Some notes I took at a Preaching Seminar a while back...
Preaching to the Heart – Tim Keller, Oak Hill College, 19/11/08
Tolkien noted that a good sermon involves:
ART / VIRTUE / KNOWLEDGE
Col 1:28-29
Admonishing – preaching into lives & situations (SITUATIONAL)
Labouring – aspect of personal experience and involvement (VIRTUE)
Teaching – need knowledge / information / objective truth (NORMATIVE)

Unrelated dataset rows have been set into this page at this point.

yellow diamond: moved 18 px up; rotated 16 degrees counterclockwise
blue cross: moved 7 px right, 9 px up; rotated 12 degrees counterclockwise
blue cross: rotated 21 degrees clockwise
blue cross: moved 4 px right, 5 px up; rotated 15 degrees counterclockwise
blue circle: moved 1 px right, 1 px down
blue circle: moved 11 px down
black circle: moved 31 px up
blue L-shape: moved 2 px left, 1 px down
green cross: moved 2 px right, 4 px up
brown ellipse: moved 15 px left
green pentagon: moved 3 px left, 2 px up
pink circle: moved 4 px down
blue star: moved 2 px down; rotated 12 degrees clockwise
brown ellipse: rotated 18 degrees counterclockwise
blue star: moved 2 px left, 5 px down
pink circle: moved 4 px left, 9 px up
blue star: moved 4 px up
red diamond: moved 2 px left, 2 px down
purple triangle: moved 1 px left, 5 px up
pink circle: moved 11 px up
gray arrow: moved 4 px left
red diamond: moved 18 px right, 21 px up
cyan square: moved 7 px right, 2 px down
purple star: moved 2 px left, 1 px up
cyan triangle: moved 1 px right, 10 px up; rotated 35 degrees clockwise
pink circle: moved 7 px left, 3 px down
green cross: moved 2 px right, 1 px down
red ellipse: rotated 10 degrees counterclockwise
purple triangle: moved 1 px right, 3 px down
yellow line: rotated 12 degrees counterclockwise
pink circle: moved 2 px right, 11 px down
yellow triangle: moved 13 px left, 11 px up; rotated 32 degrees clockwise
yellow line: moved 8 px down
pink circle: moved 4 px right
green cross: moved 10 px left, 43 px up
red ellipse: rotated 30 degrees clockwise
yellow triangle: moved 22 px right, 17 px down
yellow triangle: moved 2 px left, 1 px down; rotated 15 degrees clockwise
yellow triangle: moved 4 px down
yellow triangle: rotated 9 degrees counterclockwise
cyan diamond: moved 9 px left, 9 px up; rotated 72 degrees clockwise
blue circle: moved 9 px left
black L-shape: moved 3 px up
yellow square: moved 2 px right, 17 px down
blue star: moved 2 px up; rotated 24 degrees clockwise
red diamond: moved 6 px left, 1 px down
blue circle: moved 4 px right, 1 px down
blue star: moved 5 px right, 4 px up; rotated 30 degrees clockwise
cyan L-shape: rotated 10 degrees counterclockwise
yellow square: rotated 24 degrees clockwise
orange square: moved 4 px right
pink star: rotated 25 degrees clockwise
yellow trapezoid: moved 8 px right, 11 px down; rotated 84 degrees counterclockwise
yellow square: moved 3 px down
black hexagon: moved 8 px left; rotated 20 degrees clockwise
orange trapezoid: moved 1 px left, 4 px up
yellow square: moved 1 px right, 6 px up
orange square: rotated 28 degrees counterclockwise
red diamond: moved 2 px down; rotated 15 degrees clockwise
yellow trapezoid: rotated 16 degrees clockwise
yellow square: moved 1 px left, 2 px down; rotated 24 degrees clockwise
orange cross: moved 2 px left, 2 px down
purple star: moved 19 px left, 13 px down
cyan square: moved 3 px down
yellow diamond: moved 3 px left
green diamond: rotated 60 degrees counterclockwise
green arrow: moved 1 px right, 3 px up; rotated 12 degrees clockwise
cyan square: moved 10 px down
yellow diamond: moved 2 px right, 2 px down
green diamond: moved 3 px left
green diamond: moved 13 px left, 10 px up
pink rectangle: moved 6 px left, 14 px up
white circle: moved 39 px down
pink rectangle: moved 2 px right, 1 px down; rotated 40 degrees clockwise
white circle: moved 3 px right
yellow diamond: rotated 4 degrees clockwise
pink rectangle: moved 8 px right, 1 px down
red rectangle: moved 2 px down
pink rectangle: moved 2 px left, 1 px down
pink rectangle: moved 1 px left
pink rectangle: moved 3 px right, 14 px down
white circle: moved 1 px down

When you preach – people are assessing you personally
Evangelicals don’t like that – tend to belittle the Situational & Virtue aspects
i.e. it should just be about the truth I speak – but the reality is you can’t separate the message from yourself or your listeners
U.S. preaching – often excessively situational
Big emphasis on performance / moving people emotionally / being anecdotal
Big weakness is that it lacks knowledge
Our weakness, on the other hand, is often we lack situational invlovement
NEW PREACHERS
Main complaint – good exegesis but lacking in application
The sermons are boney & lack flesh – their word hasn’t become flesh
Can be due to lack of personal / pastoral experience
Jonathan Edwards: purpose of sermon not just to make truth clear but to make it real
Purpose in preaching is to change people even as they listen
APPLICATION
Shouldn’t be tacked on the end of our preparation
But should be in our minds at the beginning of our preparation
Dt 29:29 - Revealed things are there to be obeyed / put into practise / followed
Therefore – there is no part of God’s revelation that is not practical
Everything in the Bible is application
Thus: if you don’t know how a text is to be applied then you haven’t understood it!
Application & Meaning are not different.
Word / Act theory
i.e. Knowing the definition of a word is not the same as understanding the intention behind its use
e.g. Can study a Psalm and breakdown language / understand context – but then need to ask what is the Psalm designed to do?